Although the first returned column (named a) is of integer type, the literal text ‘1’ in the where part is not converted to an integer,
so the condition fails. In the following example, by using the built in SQLite function cast, an integer type affinity
is suggested so the text literal ‘1’ is automatically converted to an integer and the condition is evaluated to true.
mterm> select * from (select cast(kwnum('lol') as int) as a) where a=='1';
1
Query executed in 0 min. 0 sec 21 msec
In conclusion, the returned values from row and aggregate functions, even multisets do not also imply data affinity.
Note
The same result could be reached using the virtual table functions, eg. typing
or setschema
.
Shell interaction¶
In madIS’s interactive shell mode some helpful shell commands and functions helping with complex query composition are supported. These can be listed in the terminal with the .help command.
Names function
Function names
is a virtual table function that operates over a query (See Understanding function parameters)
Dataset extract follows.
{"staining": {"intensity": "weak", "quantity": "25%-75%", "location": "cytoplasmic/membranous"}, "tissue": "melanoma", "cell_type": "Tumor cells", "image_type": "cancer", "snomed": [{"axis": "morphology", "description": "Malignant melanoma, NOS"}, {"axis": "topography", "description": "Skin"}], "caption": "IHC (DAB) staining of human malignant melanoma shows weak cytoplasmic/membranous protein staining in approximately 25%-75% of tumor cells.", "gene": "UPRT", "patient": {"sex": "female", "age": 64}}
and returns the column names of the query result.
mterm> names select * from file('test.csv','header:t') ;
City|Region|Country|Population
Query executed in 0 min. 0 sec 24 msec
Function coltypes
, has similar functionality, additionally presenting the column’s
type affinity when this information is contained in its input.
mterm> coltypes select * from file('/home/meili/Desktop/test.csv','header:t') ;
City|text
Region|text
Country|text
Population|text
Empty schema exception¶
A price to pay for using virtual tables having dynamic schema creation, is that if no data are provided, for example an empty file
to the file
function or
a query that returns no rows to virtual tables that accept input queries (eg. cache
function), is an exception as a result:
mterm> select * from (cache select 5 as a where a!=5);
Madis SQLError: operator cache: Cannot initialise dynamic schema virtual table without data
To avoid this issue, especially in automatic flow execution where a flow crash is undesirable, the setschema
function can be used.
Setschema is virtual table function that enforces a given schema. In the case of non empty resultsets, it can be used to project,
rename and typecast inner query columns, while in case of an empty resultset, it works as a static schema definition.
mterm> select * from (setschema 'a' cache select 5 as a where a!=5);
Query executed in 0 min. 0 sec 62 msec
In the example above, cache function has a possibility of producing an empty schema exception. Applying the setschema function with the desirable schema (column a with NONE type) this problem is avoided.
Other possible causes of empty schema exceptions are also multiset functions which are actually implemented
through the expand
virtual table function.
Efficiency in streaming virtual tables¶
Virtual table functions that work as streams do not need to materialise the whole input/output data streams before returning them, they can produce them on demand. So executing, for example a join, between streaming virtual tables for a huge volume of data is not a good idea, as the data will have to be re-produced over and over again. Using cache virtual table function on one of the streaming queries will significantly increase performance.